その方法は、自分のいる場を移動することです。自分が変わっていくに相応しい場に自分を置くことです。
ここで言う場とは、引っ込ししましょうと言っているわけではなく、所属するコミュニティであったり、生活スタイルであったり、自分の中にある価値観を、今までの現状の中とは明らかに異なる空間に自分を移動させましょうということを言っています。別な言い方をすればレイヤー(層)の移動ということになります。自分のいるレイヤーの場所を変えて移動させることが、自分を強制的に変える一番の近道なのです。
簡単な例をあげると、小学校時代にちゃらんぽらんに生きていた少年が中学校に入学して厳しい運動部に入ることで、生活パターンが明らかに変わり身体も半ば強制的に鍛えられることで人間的にも大きく変化したりします。
また、英語を覚えたい人が会社を一年休んでカナダに語学留学し、強制的に英語しか話せない環境に身を置くことで必死になって英語を身に付けようとします。
要は、自分の生きる軸となる場(レイヤー)を現状から離れた別の場所に移すことが出来れば、早く効果的に自分を変えることが可能となってくるということです。なぜなら、現状を移してしまうことであなたの中のホメオスタシスが、新しい現状となった環境にあなたを適応させるべくフル回転で後押ししてくれるようになるからです。
人間は良い悪いは別にして、環境に適応するように出来ています。ならばそれを使わない手はありません。

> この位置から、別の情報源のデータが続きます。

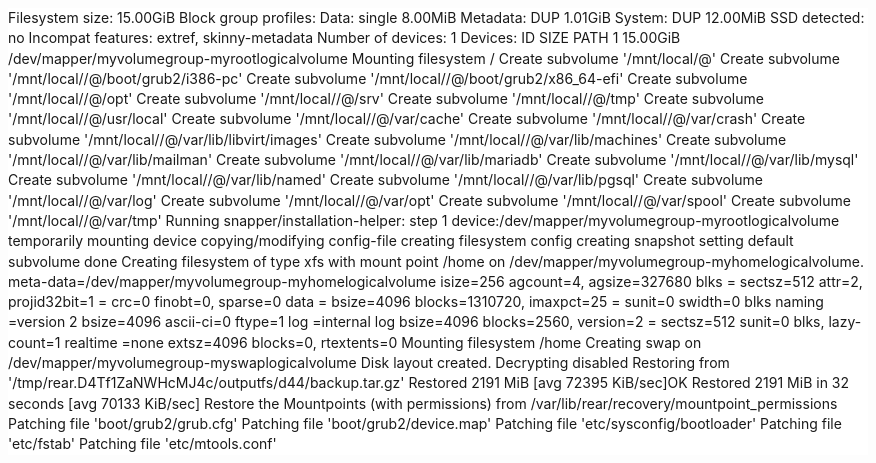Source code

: Filesystem size:    15.00GiB
Block group profiles:
  Data:             single            8.00MiB
  Metadata:         DUP               1.01GiB
  System:           DUP              12.00MiB
SSD detected:       no
Incompat features:  extref, skinny-metadata
Number of devices:  1
Devices:
   ID        SIZE  PATH
    1    15.00GiB  /dev/mapper/myvolumegroup-myrootlogicalvolume
Mounting filesystem /
Create subvolume '/mnt/local/@'
Create subvolume '/mnt/local//@/boot/grub2/i386-pc'
Create subvolume '/mnt/local//@/boot/grub2/x86_64-efi'
Create subvolume '/mnt/local//@/opt'
Create subvolume '/mnt/local//@/srv'
Create subvolume '/mnt/local//@/tmp'
Create subvolume '/mnt/local//@/usr/local'
Create subvolume '/mnt/local//@/var/cache'
Create subvolume '/mnt/local//@/var/crash'
Create subvolume '/mnt/local//@/var/lib/libvirt/images'
Create subvolume '/mnt/local//@/var/lib/machines'
Create subvolume '/mnt/local//@/var/lib/mailman'
Create subvolume '/mnt/local//@/var/lib/mariadb'
Create subvolume '/mnt/local//@/var/lib/mysql'
Create subvolume '/mnt/local//@/var/lib/named'
Create subvolume '/mnt/local//@/var/lib/pgsql'
Create subvolume '/mnt/local//@/var/log'
Create subvolume '/mnt/local//@/var/opt'
Create subvolume '/mnt/local//@/var/spool'
Create subvolume '/mnt/local//@/var/tmp'
Running snapper/installation-helper:
step 1 device:/dev/mapper/myvolumegroup-myrootlogicalvolume
temporarily mounting device
copying/modifying config-file
creating filesystem config
creating snapshot
setting default subvolume
done
Creating filesystem of type xfs with mount point /home on /dev/mapper/myvolumegroup-myhomelogicalvolume.
meta-data=/dev/mapper/myvolumegroup-myhomelogicalvolume isize=256    agcount=4, agsize=327680 blks
         =                       sectsz=512   attr=2, projid32bit=1
         =                       crc=0        finobt=0, sparse=0
data     =                       bsize=4096   blocks=1310720, imaxpct=25
         =                       sunit=0      swidth=0 blks
naming   =version 2              bsize=4096   ascii-ci=0 ftype=1
log      =internal log           bsize=4096   blocks=2560, version=2
         =                       sectsz=512   sunit=0 blks, lazy-count=1
realtime =none                   extsz=4096   blocks=0, rtextents=0
Mounting filesystem /home
Creating swap on /dev/mapper/myvolumegroup-myswaplogicalvolume
Disk layout created.
Decrypting disabled
Restoring from '/tmp/rear.D4Tf1ZaNWHcMJ4c/outputfs/d44/backup.tar.gz'
Restored 2191 MiB [avg 72395 KiB/sec]OK
Restored 2191 MiB in 32 seconds [avg 70133 KiB/sec]
Restore the Mountpoints (with permissions) from /var/lib/rear/recovery/mountpoint_permissions
Patching file 'boot/grub2/grub.cfg'
Patching file 'boot/grub2/device.map'
Patching file 'etc/sysconfig/bootloader'
Patching file 'etc/fstab'
Patching file 'etc/mtools.conf'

しかしながら、そう簡単に場(レイヤー)の移動の決断は出来ません。現状の外側の勉強やお試しは気軽にすることが出来ても、その世界の中にどっぷりつかるとなると話は別です。そこには目に見えない壁が存在するのです。
迷いはしたさ。止める手もあった。
やれば効果があるのはわかっているのに出来ないのが場(レイヤー)の移動です。この移動については、実行することで自分のこれまでの在り方さえも変えてしまうからです。
ただそこに、覚悟が伴わなかっただけの話だったのだ。
ここの決断で必要となってくるのは覚悟です。
自分の在り方さえ変えてしまうような場(レイヤー)の移動については、普段から決断出来る人であってもそれなりの悩みと大きな決断が必要になってくるのです。それを乗り越えられるのは、あえて自分から危険地帯に飛び込んで行こうとする覚悟です。
それは、人によっては自分を棄てる感覚に近いものかもしれません。
参考記事:成功の秘訣は自分を棄てること(蟹喰い猿フーガ)(2018/12/30)
今までの自分や自分の中にある執着心を棄て、新しい自分として生まれ変わることを決める。その覚悟を持って決断し現状の外側にある別世界に飛び込んで行けば、あなたは間違いなくその新しい世界で何かをつかみ取ることが出来るはずなのです。
そして覚悟を決めた言峰綺礼は、迷える神父から愉悦を追い求める〇〇神父へと変貌を遂げてゆくのであった、、、
今回も最後まで読んでいただき、ありがとうございました。